Conclusion and Next Steps
Decision: Hold
Rationale: Although Alteplase’s thrombolytic mechanism is directly applicable to coronary artery thrombosis, the evidence base specific to the posteroinferior MI subtype consists of a single retrospective observational study that does not directly evaluate Alteplase dosing, efficacy, or safety endpoints in this anatomical context. Alteplase is not registered in India, further limiting immediate clinical translation.
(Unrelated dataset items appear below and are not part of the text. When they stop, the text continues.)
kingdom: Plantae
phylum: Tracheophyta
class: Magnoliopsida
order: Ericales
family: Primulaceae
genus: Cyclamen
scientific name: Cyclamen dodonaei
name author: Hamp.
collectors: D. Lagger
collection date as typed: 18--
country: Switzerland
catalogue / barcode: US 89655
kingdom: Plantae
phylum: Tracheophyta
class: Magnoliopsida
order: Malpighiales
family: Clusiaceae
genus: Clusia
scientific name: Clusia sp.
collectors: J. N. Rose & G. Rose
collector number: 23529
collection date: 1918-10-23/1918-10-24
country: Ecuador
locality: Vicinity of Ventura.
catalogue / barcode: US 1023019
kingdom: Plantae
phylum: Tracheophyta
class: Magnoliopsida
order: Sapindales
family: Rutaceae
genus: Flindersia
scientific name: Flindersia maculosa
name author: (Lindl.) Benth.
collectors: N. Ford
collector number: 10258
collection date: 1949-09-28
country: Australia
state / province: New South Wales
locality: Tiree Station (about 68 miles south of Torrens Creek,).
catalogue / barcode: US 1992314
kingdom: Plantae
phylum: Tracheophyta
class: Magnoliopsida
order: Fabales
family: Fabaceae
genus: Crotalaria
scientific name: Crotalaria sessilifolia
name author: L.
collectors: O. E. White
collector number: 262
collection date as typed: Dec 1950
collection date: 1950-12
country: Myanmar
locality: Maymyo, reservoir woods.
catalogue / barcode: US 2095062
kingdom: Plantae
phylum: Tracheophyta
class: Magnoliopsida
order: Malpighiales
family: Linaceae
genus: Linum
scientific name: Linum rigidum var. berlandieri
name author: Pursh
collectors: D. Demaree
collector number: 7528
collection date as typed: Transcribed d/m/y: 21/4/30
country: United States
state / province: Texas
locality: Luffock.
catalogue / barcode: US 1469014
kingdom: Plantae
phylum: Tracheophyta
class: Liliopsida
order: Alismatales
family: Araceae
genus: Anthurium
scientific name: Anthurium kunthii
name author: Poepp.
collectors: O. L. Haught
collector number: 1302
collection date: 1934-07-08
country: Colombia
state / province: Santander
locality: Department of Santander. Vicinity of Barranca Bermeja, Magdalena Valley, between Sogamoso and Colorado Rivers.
To proceed, the following is needed:
- Subgroup extraction from major STEMI trials (GUSTO, TAMI-1) specifically isolating posteroinferior/inferior wall MI patients treated with Alteplase — to evaluate patency rates, mortality, and reperfusion arrhythmia incidence
- Mechanistic data (MOA) from DrugBank or published pharmacology literature to formally document the fibrin-binding thrombolysis pathway
- Review of originator package insert (Actilyse® / Activase®) to document official contraindications, warnings, and dose recommendations for STEMI subtypes
- Assessment of regulatory pathway for Alteplase registration in India (no current license)
- Protocol development addressing Bezold-Jarisch reflex management specific to RCA thrombolysis in posteroinferior MI
- Safety monitoring plan covering bleeding risk stratification given 140 documented drug interactions, especially with anticoagulants and antiplatelets commonly used in acute MI management
Disclaimer
This content is for research purposes only and does not constitute medical advice. Clinical validation is required before any clinical application.